Dès lors, et sans que je puisse rien faire désormais pour le corriger, sous peine de paraître me déjuger, le ton est donné d’une campagne électorale qui va se révéler d’un bout à l’autre excessive, archaïque, et, pour finir, désastreuse. Sorti de l’hôpital après cinquante jours de soins puis de rééducation, amaigri, les traits tirés, en marchant appuyé sur des cannes anglaises, j’ai peine à repartir au combat, à sillonner la France, de nouveau, pour porter une parole qui n’est pas tout à fait la mienne. Ce que je ferai, pourtant, en témoignant d’une ardeur apparemment intacte. Dirigeant la liste RPR face à celles de l’UDF, du Parti socialiste et du Parti communiste, conduites respectivement par Simone Veil, François Mitterrand et Georges Marchais, j’accomplis ma tâche sans hésitation ni réticence manifestes, mais avec le sentiment de m’être laissé entraîner, par une partie de mon entourage, plus loin que je ne le souhaitais.
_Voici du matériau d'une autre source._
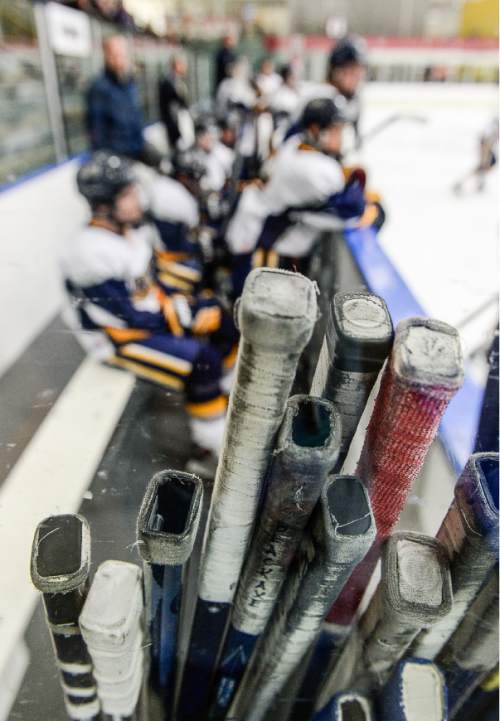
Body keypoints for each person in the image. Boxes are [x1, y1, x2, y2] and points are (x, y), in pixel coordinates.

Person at [61, 152, 234, 475]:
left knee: (221, 319)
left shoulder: (128, 232)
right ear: (103, 205)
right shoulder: (87, 253)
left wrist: (187, 306)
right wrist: (183, 316)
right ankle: (210, 451)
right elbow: (126, 317)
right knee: (203, 361)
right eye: (127, 194)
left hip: (145, 319)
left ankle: (224, 403)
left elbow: (150, 290)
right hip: (115, 340)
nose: (137, 198)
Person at [225, 98, 368, 296]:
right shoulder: (317, 170)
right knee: (261, 314)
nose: (341, 137)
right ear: (317, 130)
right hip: (266, 253)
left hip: (256, 233)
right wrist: (358, 184)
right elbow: (353, 210)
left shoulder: (294, 144)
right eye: (336, 130)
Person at [86, 36, 161, 166]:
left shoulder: (130, 83)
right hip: (118, 157)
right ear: (106, 56)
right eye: (114, 54)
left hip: (137, 149)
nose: (119, 59)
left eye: (122, 54)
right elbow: (96, 131)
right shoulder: (99, 88)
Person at [326, 36, 367, 147]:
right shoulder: (322, 101)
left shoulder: (354, 101)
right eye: (352, 72)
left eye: (360, 72)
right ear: (336, 72)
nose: (357, 78)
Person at [158, 54, 193, 152]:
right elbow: (171, 108)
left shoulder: (178, 81)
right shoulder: (169, 83)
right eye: (183, 65)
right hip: (175, 127)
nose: (185, 68)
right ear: (177, 65)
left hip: (179, 124)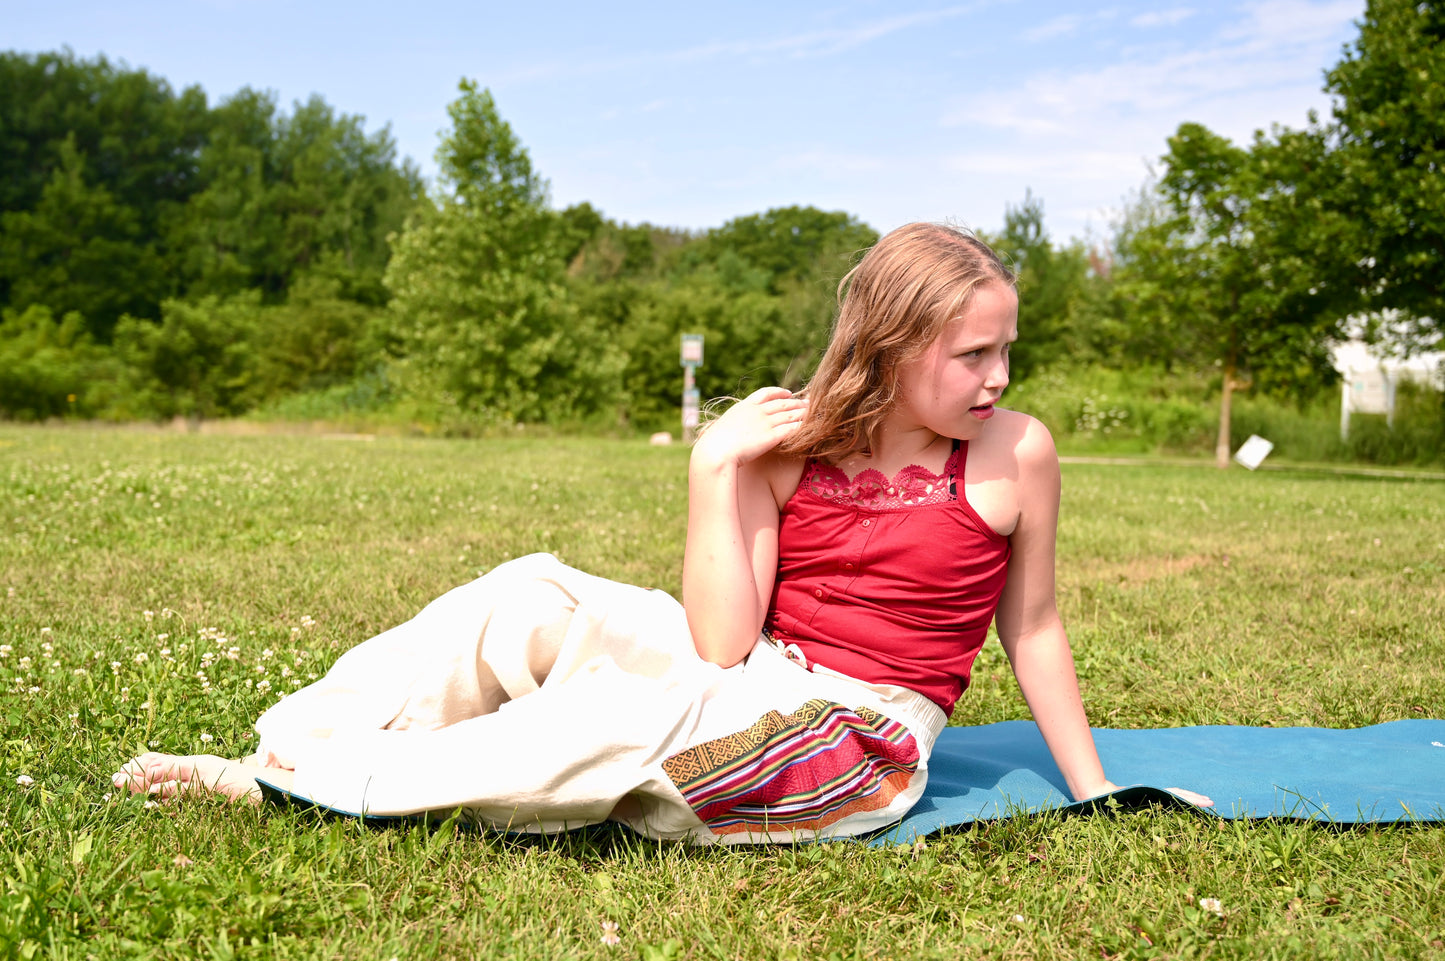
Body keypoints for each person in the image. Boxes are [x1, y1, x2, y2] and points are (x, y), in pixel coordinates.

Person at [115, 222, 1211, 841]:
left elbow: (1035, 630)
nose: (999, 375)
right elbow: (723, 644)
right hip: (756, 678)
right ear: (891, 344)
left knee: (624, 716)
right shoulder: (792, 440)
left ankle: (295, 788)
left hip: (861, 735)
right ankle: (289, 748)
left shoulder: (1016, 450)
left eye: (1004, 349)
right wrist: (711, 468)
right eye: (972, 354)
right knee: (531, 589)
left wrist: (1090, 783)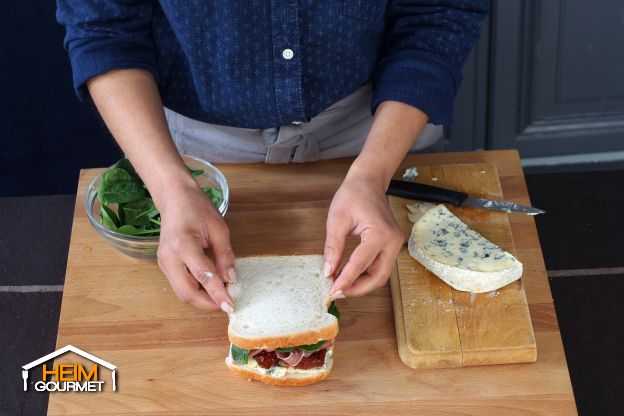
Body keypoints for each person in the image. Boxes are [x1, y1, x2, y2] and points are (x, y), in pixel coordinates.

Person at [56, 1, 488, 314]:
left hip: (376, 127)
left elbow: (437, 16)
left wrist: (372, 174)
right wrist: (171, 190)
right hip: (195, 148)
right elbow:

Le soir du 10 juin 1979, les résultats des élections européennes seront pires encore que ceux escomptés : avec 16,25 % des voix contre 27,55 % à celle de Simone Veil, 23,57 % pour le PS et 20,57 % pour le PCF, notre liste arrive en quatrième position.
Le lendemain, je décide de reprendre ma totale indépendance vis-à-vis de mes deux conseillers présumés les plus influents et dont la responsabilité directe, dans l’origine de ce fiasco, ne fait aucun doute. Le départ de Pierre Juillet et de Marie-France Garaud n’est pas seulement lié aux résultats des élections européennes. Il est avant tout la conséquence d’une volonté de domination excessive qui s’est exercée, non seulement sur moi, mais aussi sur la direction du mouvement tout entière, au point d’être devenue au sein du RPR un facteur inquiétant de rivalités et de divisions. Y mettre un terme était de mon devoir.
Beaucoup de mes proches, à commencer par mon épouse, m’incitent depuis plusieurs mois à marquer plus de distance à l’égard d’un tandem qu’ils jugent par trop envahissant. Bernadette aura auprès de moi un rôle d’autant plus persuasif que ses propres fonctions politiques en Corrèze, où elle s’est fait élire conseillère générale du canton du même nom, ainsi que ses multiples contacts avec les milieux parisiens, lui permettent de recueillir des informations et de me faire part de réflexions qu’elle est souvent la seule à me transmettre. Grâce à elle, j’en sais parfois davantage sur l’état d’esprit des Français, leurs sentiments et leurs aspirations, que ne m’en apprennent à ce sujet des sources plus officielles.
Confronté pour la première fois à la défaite, me voici du même coup mis face à une épreuve de vérité aussi décisive pour moi que pour ceux qui m’entourent. La plupart d’entre eux me témoignent leur fidélité. Quelques-uns émettent des doutes sur mon avenir. À tous je fais très vite savoir que je n’ai aucune intention de me retirer.